→ **QUOTED PASSAGE**
Yep yep... Picking up some PB whent he rain stops........ and I have some solvent bases Contact cement... I've done a few countertops..... I was thinking about something different.. but het the laminate will wotk and since it's a whit "pattern" it's pretty universal


----------



## Gus Dering (Oct 14, 2008)

When ever we do a plastic top we laminate a "backer" sheet to the under side to resist the tension of the laminate on the top. That can be another piece of laminate that you have on hand or an actual backer sheet that is usually black and thin and cheap. 
Without the backer the top will probably bow and there is not much you can do to resist it.
Remember not to try and do too much with your router. Get the trimming as close as you can but a sharp laminate file is your best friend.


----------



## BHOFM (Oct 14, 2008)

I have been using laminate flooring for desk tops
and making a nice batten edge. Tough and looks
great. I put it down with construction adhesive. 

There are lots of choices as well.


----------



## Evil Scotsman (May 30, 2008)

BHOFM said:


> I have been using laminate flooring for desk tops
> and making a nice batten edge. Tough and looks
> great. I put it down with construction adhesive.
> 
> There are lots of choices as well.


BHOFM, do you have any pics of any desks that you have done? I want to build an L shaped desk in the WORST WAY! We have a store near my In Laws called Ollie's, all closeout stuff, but they have a LOT of laminate floor. I kept looking at it and trying to figure out what I could do with it. YOUR IDEA SOUNDS PERFECT and exactly what I need!

Cheers


----------



## woodman42 (Aug 6, 2007)

Gus Dering said:


> When ever we do a plastic top we laminate a "backer" sheet to the under side to resist the tension of the laminate on the top. That can be another piece of laminate that you have on hand or an actual backer sheet that is usually black and thin and cheap.
> Without the backer the top will probably bow and there is not much you can do to resist it.
> Remember not to try and do too much with your router. Get the trimming as close as you can but a sharp laminate file is your best friend.


I agree with Gus on installing the backer sheet or liner as we call it, even if you used your excess laminate. As long as you balance out the plywood.:thumbsup:


----------



## BHOFM (Oct 14, 2008)

Evil Scotsman said:


> BHOFM, do you have any pics of any desks that you have done? I want to build an L shaped desk in the WORST WAY! We have a store near my In Laws called Ollie's, all closeout stuff, but they have a LOT of laminate floor. I kept looking at it and trying to figure out what I could do with it. YOUR IDEA SOUNDS PERFECT and exactly what I need!
> 
> Cheers


Sorry it took so long, old age, just forgot..

All my desk and table tops are 3/4" ply laminated to 1 1/2", they don't
warp.


----------



## Evil Scotsman (May 30, 2008)

BHOFM said:


> Sorry it took so long, old age, just forgot..
> 
> All my desk and table tops are 3/4" ply laminated to 1 1/2", they don't
> warp.


 Not a problem on the time, I was just able to get on today anyway. Those pieces look GREAT! Just so I am understanding, they are laminate floor on top of plywood? Is that what everyone is refering to as a backer/liner board?

Thanks


----------



## mics_54 (Oct 28, 2008)

→ **DATASET SECTION**
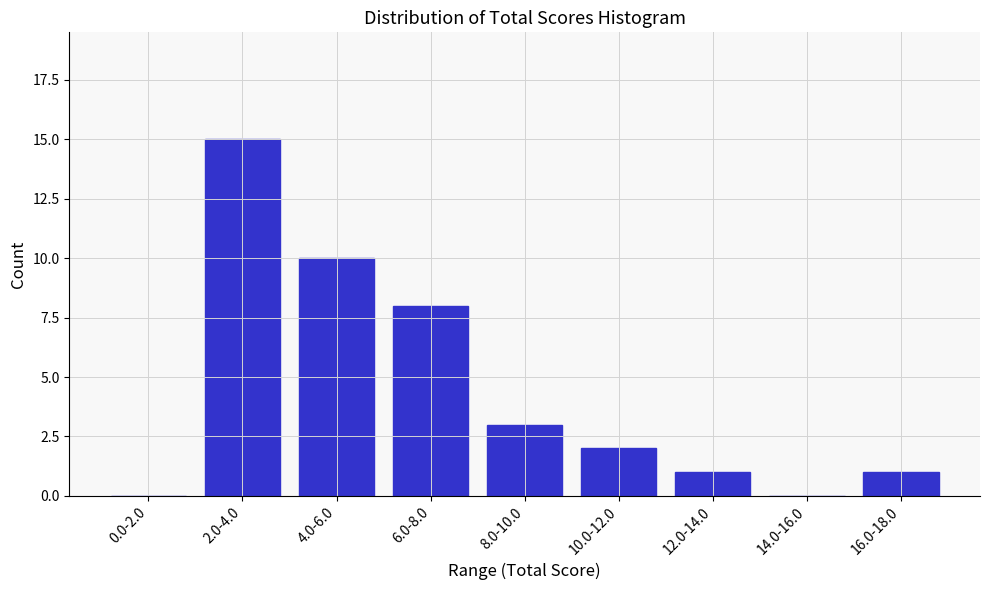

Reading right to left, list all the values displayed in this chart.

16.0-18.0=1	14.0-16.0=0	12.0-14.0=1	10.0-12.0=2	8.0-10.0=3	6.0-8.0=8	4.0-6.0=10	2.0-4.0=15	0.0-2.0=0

→ **TASKS TO PERFORM**
1. In the forum thread, what does BHOFM use to put down the laminate flooring on desk tops?
2. From the forum thread, copy the passage starting with "Not a problem" and going on through "a backer/liner board?".

→ **ANSWERS TO THE EXERCISES**
1. Construction adhesive.

2.
Not a problem on the time, I was just able to get on today anyway. Those pieces look GREAT! Just so I am understanding, they are laminate floor on top of plywood? Is that what everyone is refering to as a backer/liner board?